### Exercise directions
Without any pictures, output the records exactly as they are.

== Data for processing

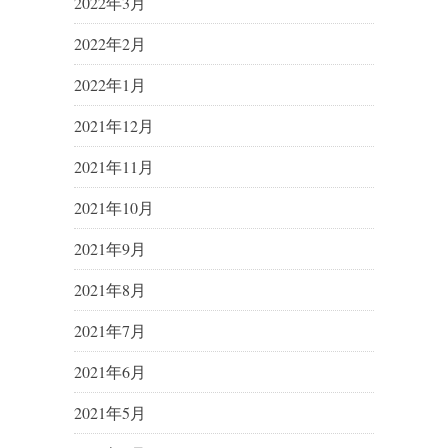
2022年3月
2022年2月
2022年1月
2021年12月
2021年11月
2021年10月
2021年9月
2021年8月
2021年7月
2021年6月
2021年5月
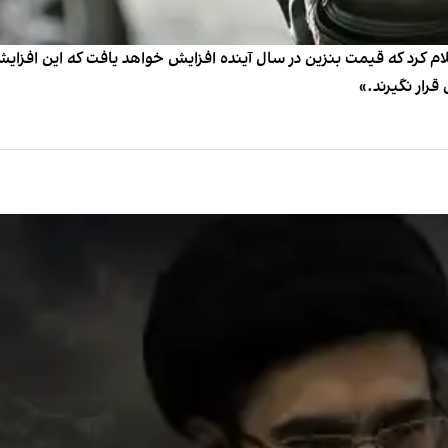
رار نگیرند.»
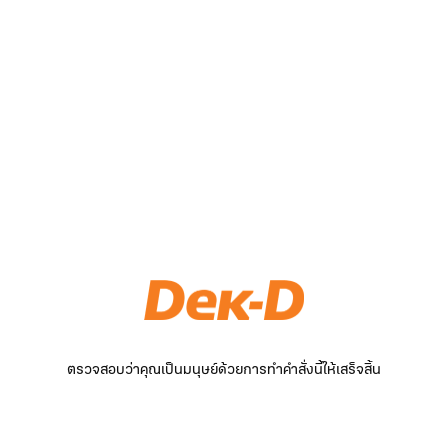
ตรวจสอบว่าคุณเป็นมนุษย์ด้วยการทำคำสั่งนี้ให้เสร็จสิ้น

====

### Response
2022年3月
2022年2月
2022年1月
2021年12月
2021年11月
2021年10月
2021年9月
2021年8月
2021年7月
2021年6月
2021年5月
رار نگیرند.»
ตรวจสอบว่าคุณเป็นมนุษย์ด้วยการทำคำสั่งนี้ให้เสร็จสิ้น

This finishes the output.